Die Generalstaatsanwältin lebte alleine in einem komfortablen, geräumigen Bungalow am Rande von Bamberg. Dr. Yasmin Römers erste Ehe wurde geschieden, ihr zweiter Ehemann verstarb schon nach drei Jahren an Krebs. Obwohl sie zu diesem Zeitpunkt erst sechsundvierzig Jahre alt war, beschloss sie zukünftig alleine zu bleiben und sich verstärkt der Karriere zu widmen, was ihr letztlich ja auch erfolgreich gelang. Ihren letzten Ehenamen behielt sie bei. Für die Karriere waren ausländisch klingende Namen nicht immer dienlich.
Sie lernte Christian Haenisch zufällig bei einem Urlaubsaufenthalt an der Nordsee, ein Jahr nach dem Tod ihres letzten Mannes, kennen. Haenisch hatte gerade eine Beziehung beendet und war ebenfalls frei. Als frisch gebackene Referentin des Justizministers lebte sie damals in München. Er arbeitete schon seit Jahren als Richter am Landgericht Aschaffenburg. Die beiden waren sich sofort sympathisch und landeten schließlich ein paar Tage später nach einem feuchtfröhlichen Tanzabend im Bett. Seitdem hatten sie sich, trotz der steilen Karriere von Yasmin, nicht mehr aus den Augen verloren. Obwohl sie später dann als Generalstaatsanwältin seine Vorgesetzte war, kamen sie gelegentlich, wenn es passte, zu unverbindlichen Treffen zusammen. – So wie heute Nacht.

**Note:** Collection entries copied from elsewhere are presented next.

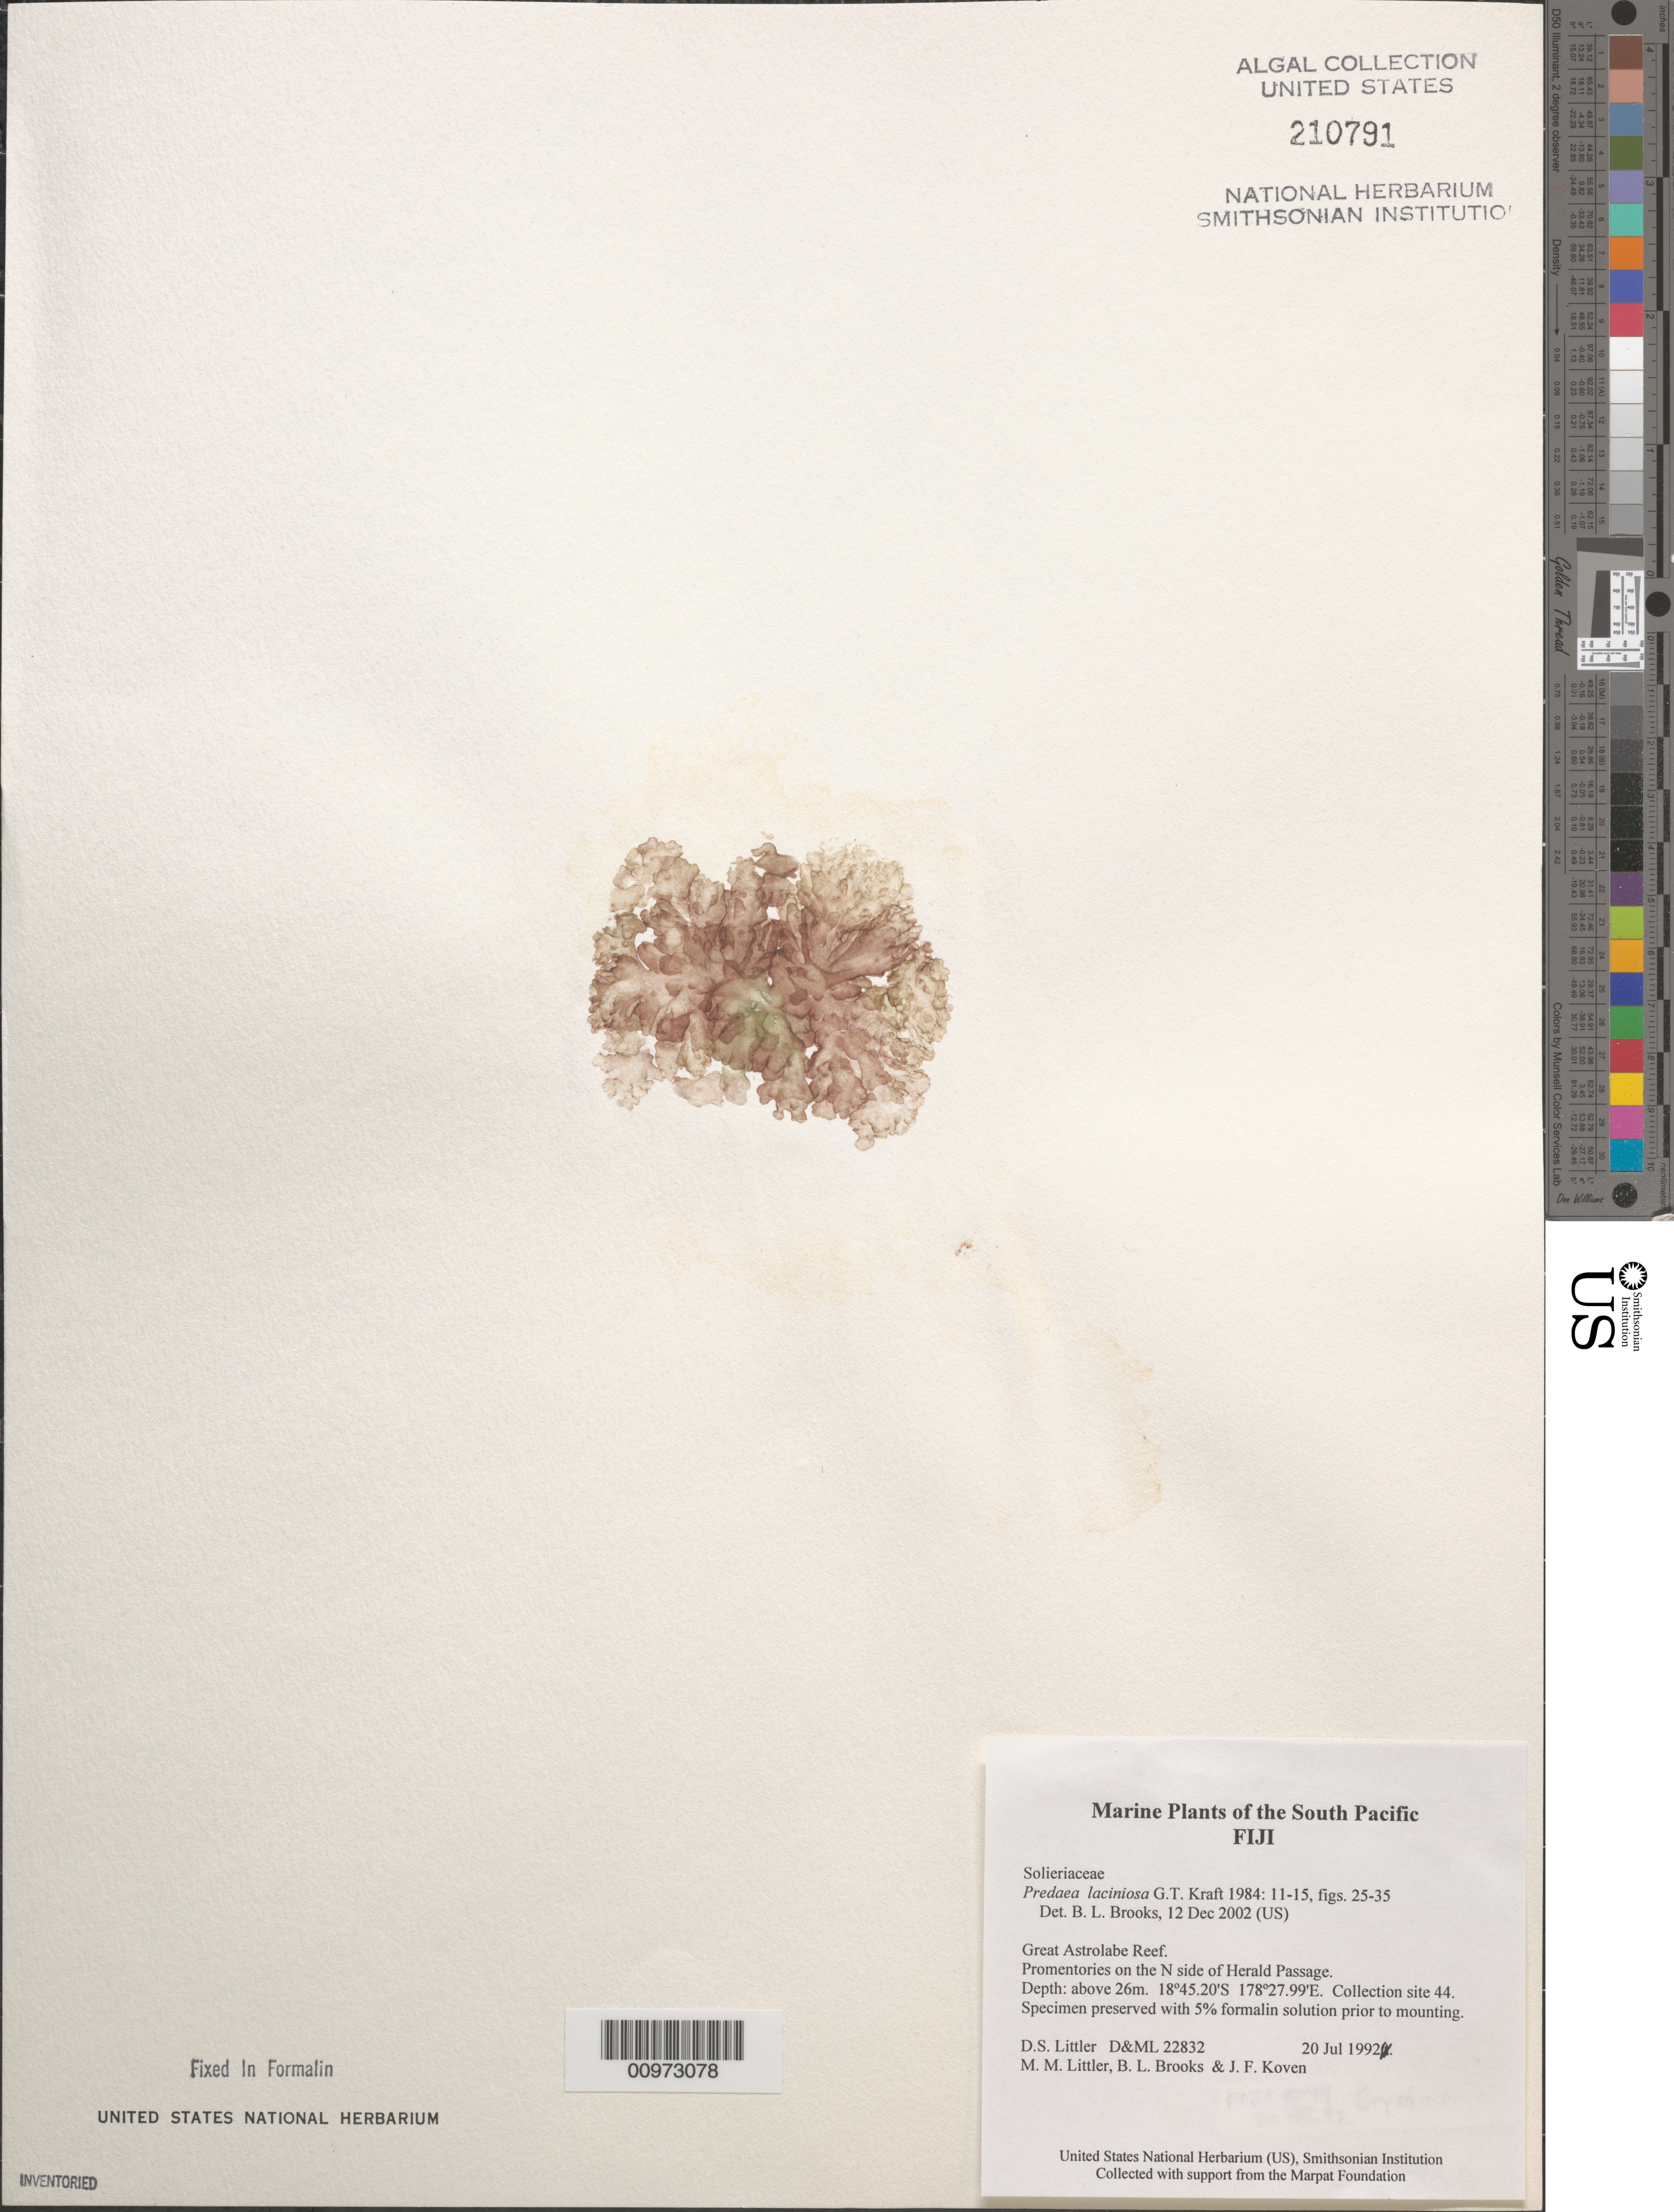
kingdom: Plantae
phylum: Rhodophyta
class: Florideophyceae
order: Nemastomatales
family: Nemastomataceae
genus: Predaea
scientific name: Predaea laciniosa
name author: G.T.Kraft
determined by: Brooks, B. L., (BOT), Smithsonian Institution - National Museum of Natural History (UNITED STATES)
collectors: D. S. Littler, M. M. Littler, B. Brooks & J. Koven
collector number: D&ML 22832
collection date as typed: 20 Jul 1992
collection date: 1992-07-20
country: Fiji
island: Great Astrolabe Reef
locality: Great Astrolabe Reef, promentories on north side of Herald Passage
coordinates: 18 45.20'S, 178 27.99'E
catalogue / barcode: US 210791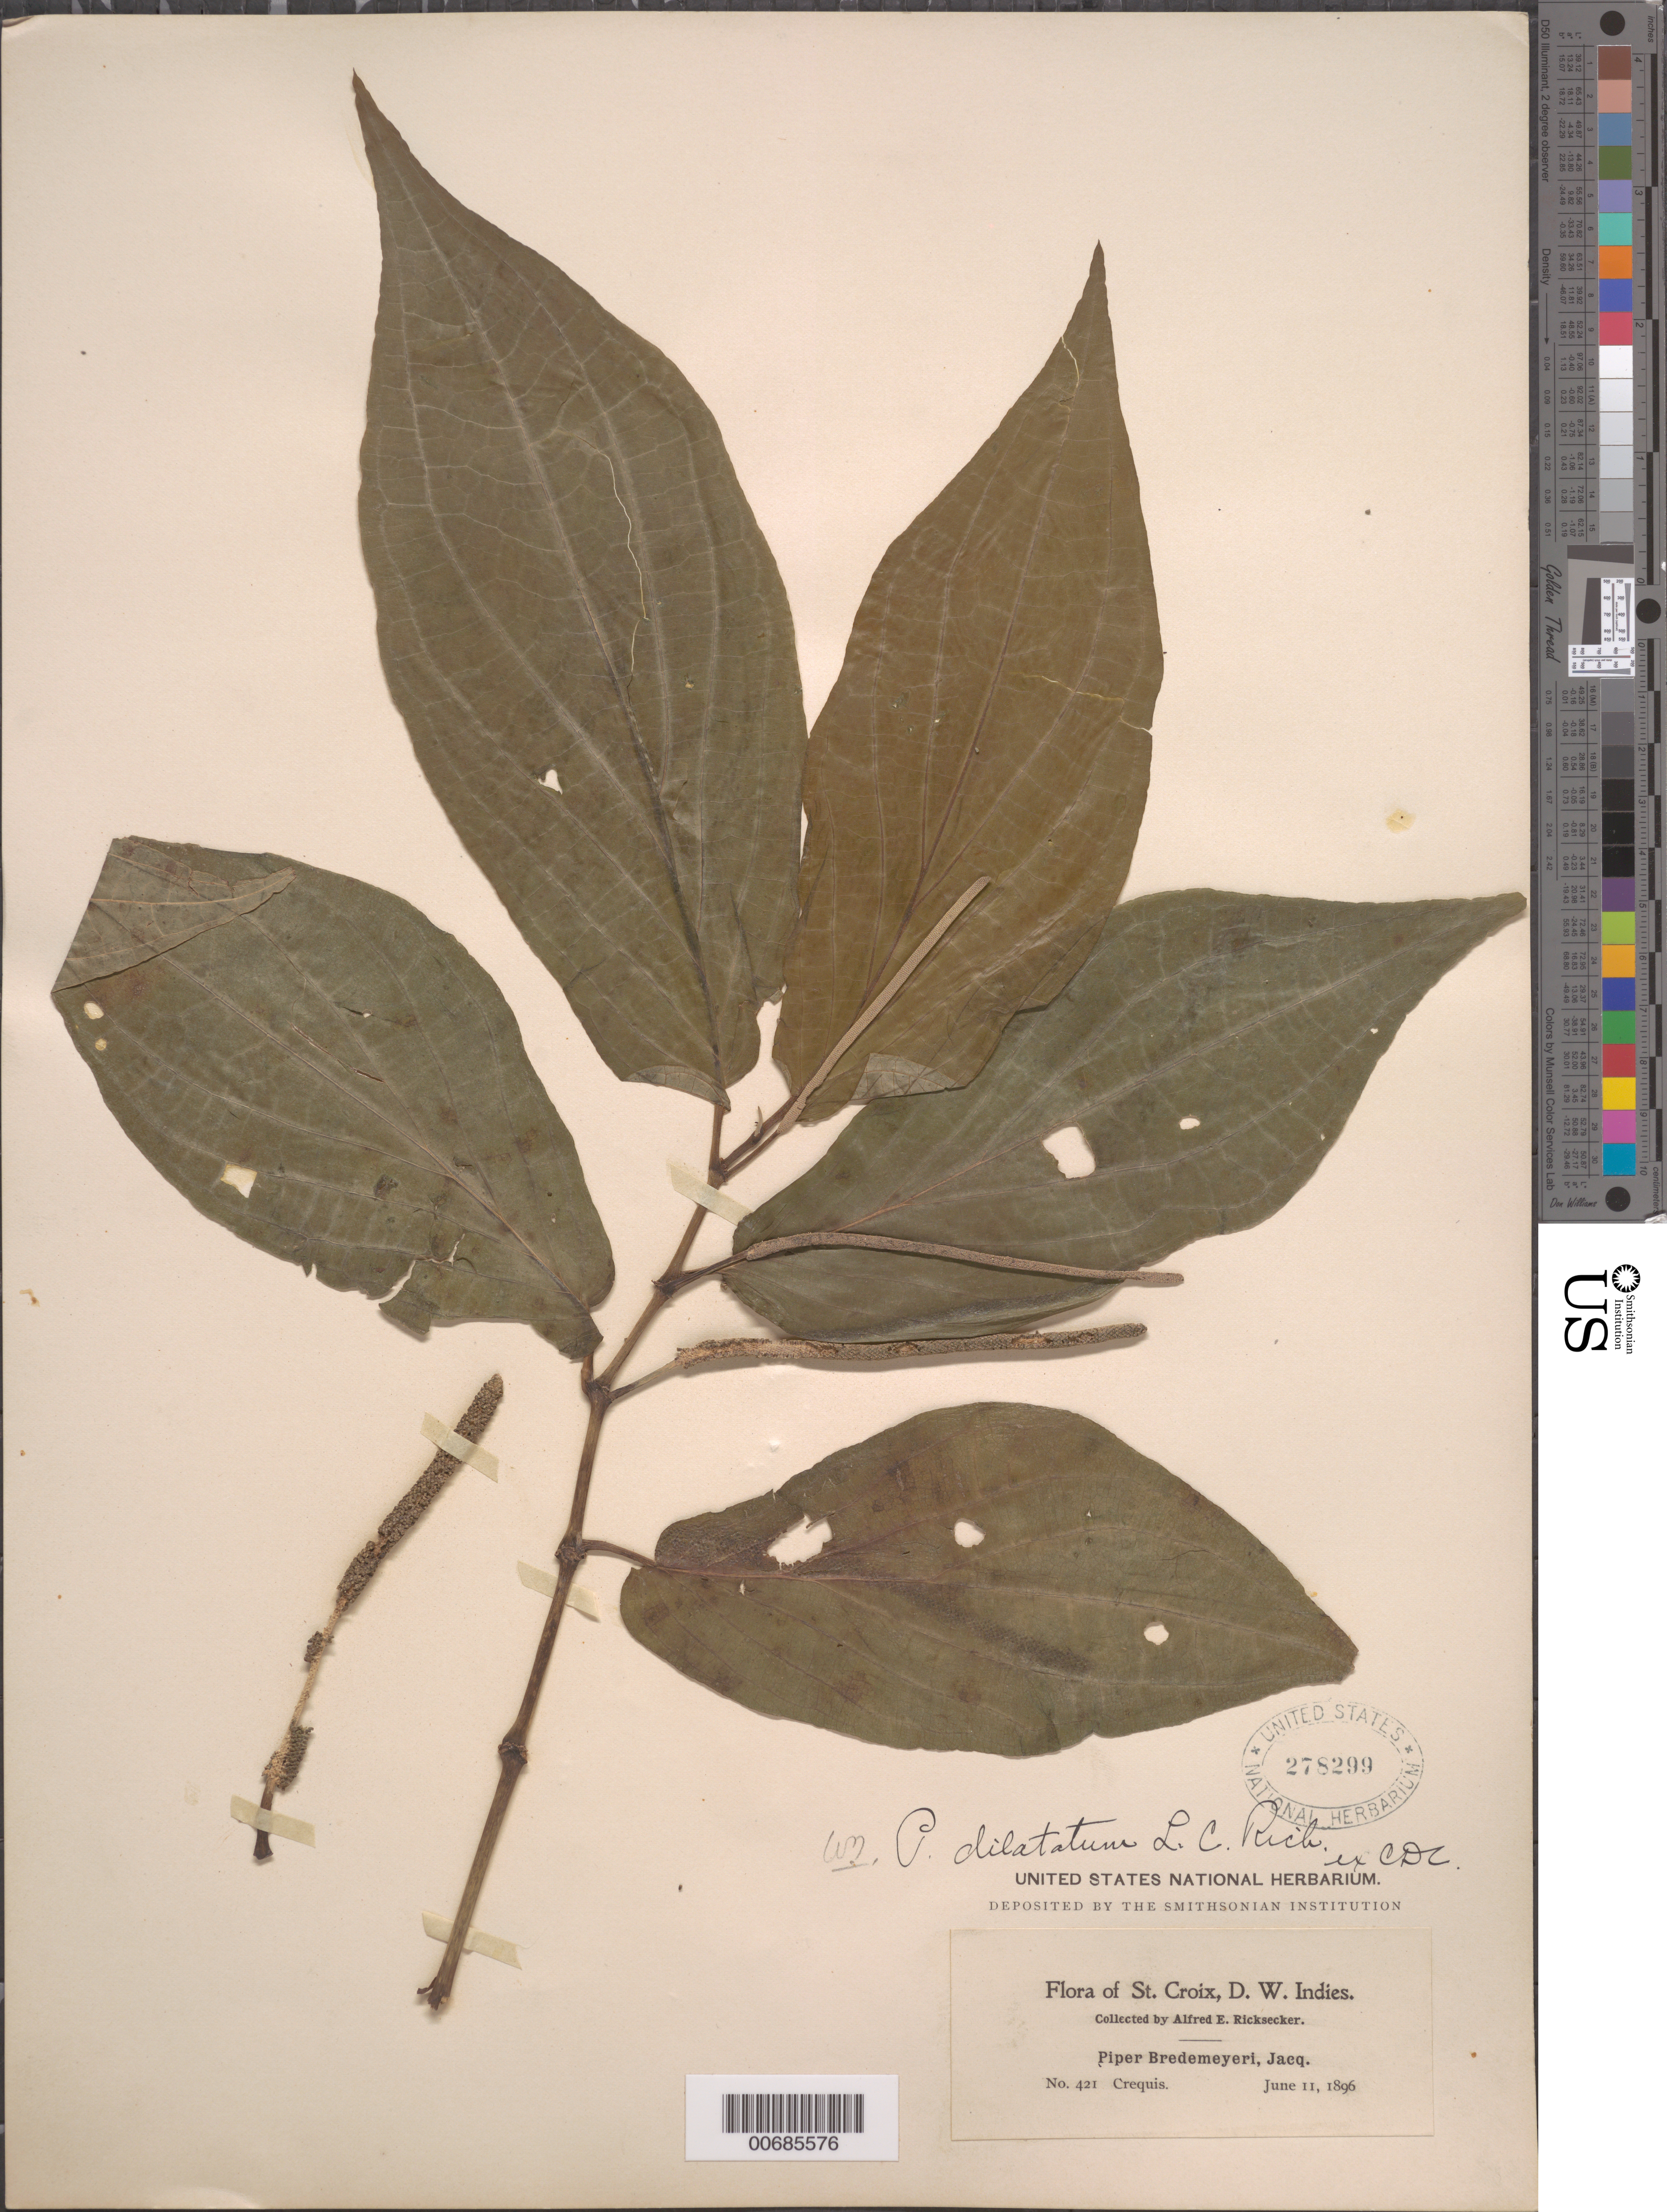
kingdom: Plantae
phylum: Tracheophyta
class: Magnoliopsida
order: Piperales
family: Piperaceae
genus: Piper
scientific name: Piper dilatatum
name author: Rich.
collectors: A. E. Ricksecker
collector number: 421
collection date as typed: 11 Jun 1896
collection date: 1896-06-11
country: U.S. Virgin Islands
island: St. Croix Island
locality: Crequis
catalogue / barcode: US 278299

Am nächsten Morgen, nach einem gemeinsamen Frühstück, verabschiedete sich Christian Haenisch herzlich von Yasmin Römer und ging zu seinem Auto, das einige Straßen weiter in einer ruhigen Nebenstraße parkte. Am Haus der Generalstaatsanwältin patrouillierten aus Sicherheitsgründen vermehrt Polizeistreifen, die ein Auge auf davor parkende Fahrzeuge warfen. Er wollte nicht, dass sein Kennzeichen im Protokoll einer Streife auftauchte. Yasmin Römer stand hinter den dichten Gardinen und beobachtete, wie er wegfuhr.
Als sie mitbekam, dass man Haenisch zum Staatssekretär im Innenministerium ernennen wollte, war sie zunächst betroffen. Das war ein gewaltiger Karrieresprung, mit dem er sie überholte. Gewiss, ihre Ernennung zur Generalstaatsanwältin konnte sie als großen persönlichen Erfolg verbuchen, der sie auch zutiefst befriedigte, allerdings sah sie sich noch nicht auf der obersten Sprosse der Karriereleiter. Sie konnte sich durchaus vorstellen, in einem nächsten Schritt in die bayerische Regierung berufen zu werden. Justizministerin Dr. Yasmin Römer klang sehr gut, wie sie fand. Das Problem war nur, dass ihr Haenisch jetzt kräftig Konkurrenz machte. Als Staatssekretär war er Teil der Regierung und vom Staatssekretär zum Minister war nur ein kleiner Sprung. Besonders dann, wenn er seine neue Aufgabe erfolgreich löste. Sie wandte sich vom Fenster ab. Es gab da noch ein paar gefährliche Punkte in ihrer Vita, die sie unbedingt bereinigen musste, weil sie ihre Karriereträume zerstören konnten.